Gilles RATIER avec Laurent TURPIN aux manettes
(1) En fait, cet ouvrage est la traduction pratiquement « copie conforme » du livre publié par Fantagraphics Books en décembre 2008 : « Sam’s Strip. The Comic about Comics », un recueil conçu par Brian Walker.
(2) Pour ce qui est de la France, quelques bandes de « Sam’s Strip » furent publiées dans l’éphémère Strips (en 1996) et dans Hop ! (de 1999 à 2002), mais l’intégrale proposée ici n’y fait aucunement allusion ! En fait, seul le « BD Guide 2005 » (publié chez Omnibus sous la houlette du regretté Claude Moliterni) consacre un article assez conséquent à « Sam’s Strip ».
(3) Pour tout savoir sur cette période, on ne peut que vous conseiller de dénicher un exemplaire de la désormais introuvable bible francophone sur le sujet : « Funnies : 1895-1935 » de Jean-Claude Glasser paru aux éditions Futuropolis, en 1984, dans la collection « Copyright ».
(4) Á noter que, depuis 1995, Jerry Dumas est seul aux commandes !
(5) Propos cités par Marc-André Dumonteil dans le n°103 de Hop ! (en 2004). Un autre numéro de la revue de Louis Cance (le n°67 de 1995) propose aussi un très complet dossier sur Mort Walker qui nous a énormément servi pour écrire cet article : merci donc à Marc-André Dumonteil qui l’a également concocté avec son érudition habituelle !
(6) En France, « Beetle Bailey » fut surtout publié dans des magazines comme Charlie Mensuel (en 1971), Lectures pour tous (vers 1973), Spirou (en 1974 et 1975), Tintin (sous le nom de « G. I. Smith », de 1975 à 1978), Rétro BD (en 1978 et 1979) ou Bananas (en 1981).
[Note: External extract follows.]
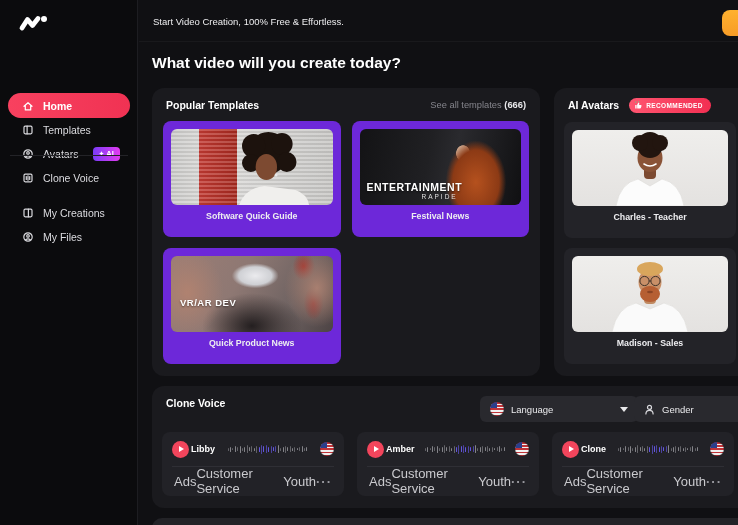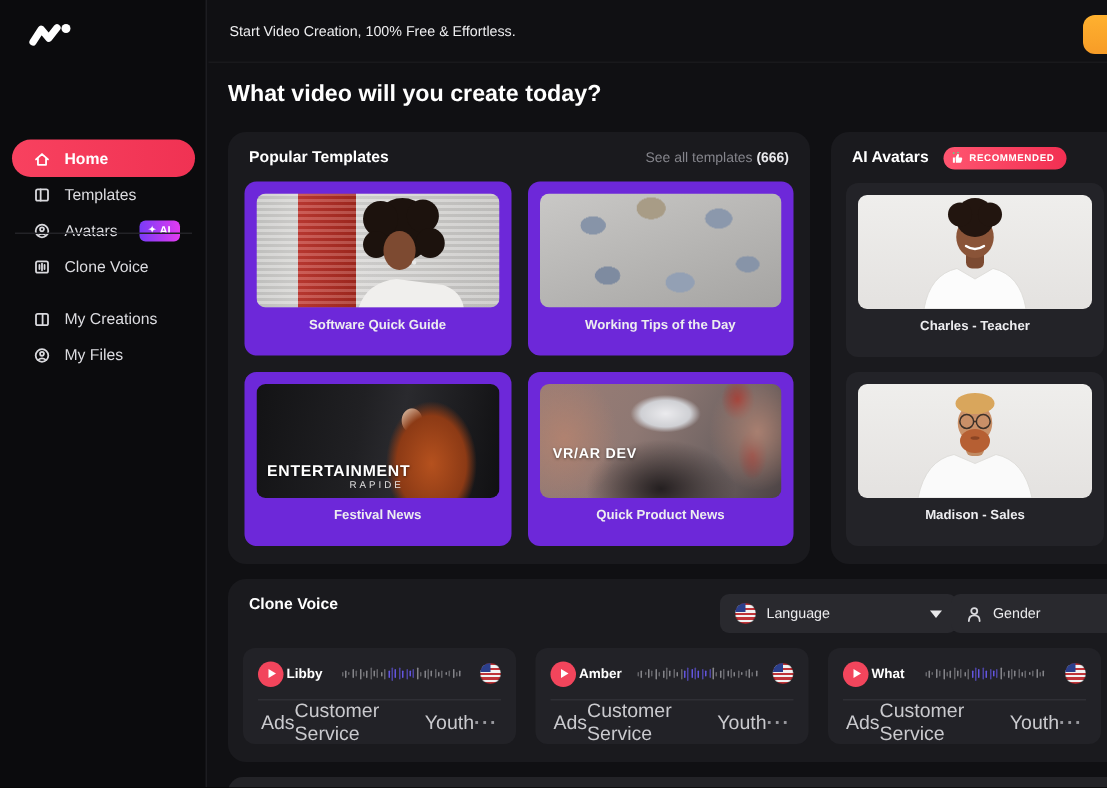"Working Tips of the Day" div.card { html: <div> <div></div> <div>Working Tips of the Day</div> </div> -> none }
Sous l’appellation de « G. I. Joe », on retrouve également sa trace dans le quotidien France-Soir, en 1983. Enfin, sous son propre nom, il eut l’honneur de deux albums édités par Dargaud et adaptés par Greg (en 1984 et en 1985) et un autre en poche (ce dernier ne comportant que des strips inédits en noir et blanc) chez J’ai Lu, en 1988.
(7) Les avatars sentimentaux, sociaux et familiaux de cette famille moyenne américaine ont été publiés en France dans de nombreux quotidiens ou magazines comme Franc Tireur (1957), Paris Journal (1957-1959), Le Maine Libre (1958-1959), La Dépêche du Midi (1959), Oise Matin (1964), L’Espoir de Nice (1965), Confidences (1967-1980), Centre Presse (1968-1989), Nord Matin (1970), La République du Centre (1981-1982), L’Aurore… et compilés dans trois albums (reprenant les pages du dimanche) aux éditions Édi-Monde, en 1978.
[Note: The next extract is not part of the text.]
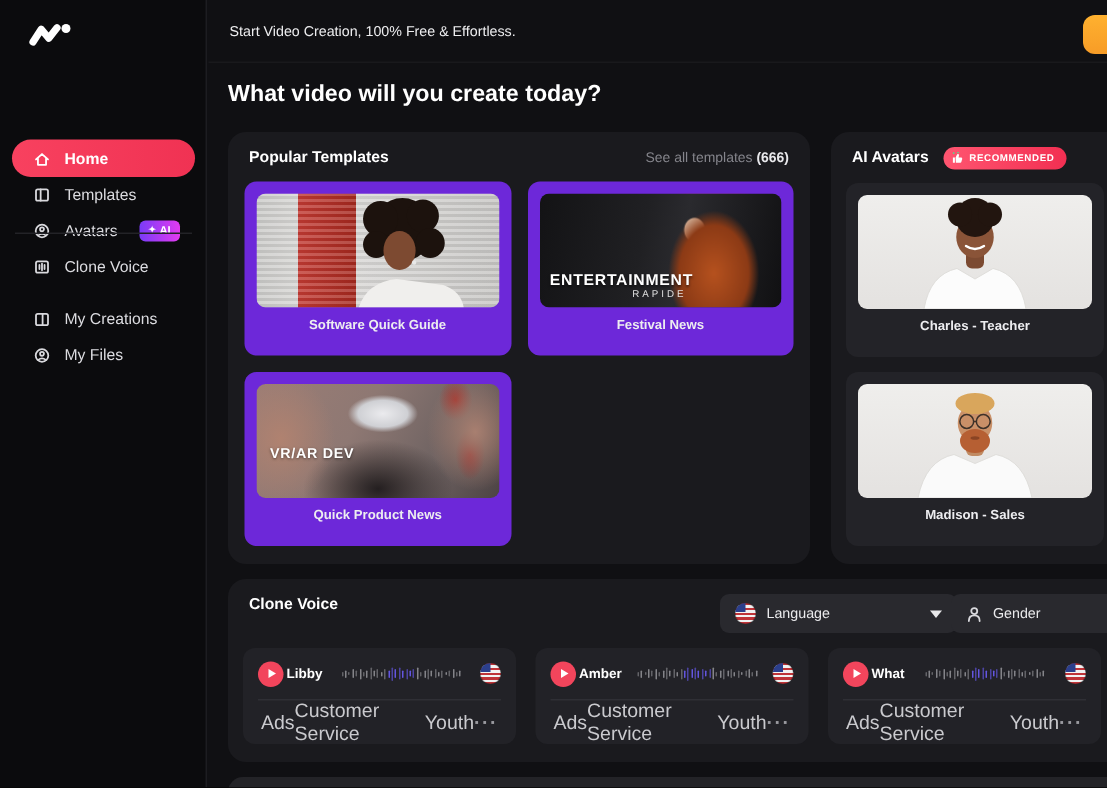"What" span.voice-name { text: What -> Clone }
(8) Interview réalisée par Éric Leguèbe et publiée dans « Voyage en Cartoon-Land » aux éditions Serg, en 1977.
(9) Considérée par les amateurs comme la troisième plus importante série de Mort Walker, « Boner’s Ark », qui met en scène une arche de Noé de fantaisie, a été publiée sporadiquement en France dans Picsou Magazine sous le titre « Bon voyage capitaine », en 1986 et en 1987.
Thierry Groensteen, éditeur responsable de la collection « L’An 2″ chez Actes Sud, nous signale qu’il avait tout de même mentionné abondamment » Sam’s Strip « , avant tout le monde, dans une longue étude sur la réflexivité dans les bandes dessinées (comment la BD parle de la BD) parue dans la revue Conséquences (n° 13/14) en… 1990.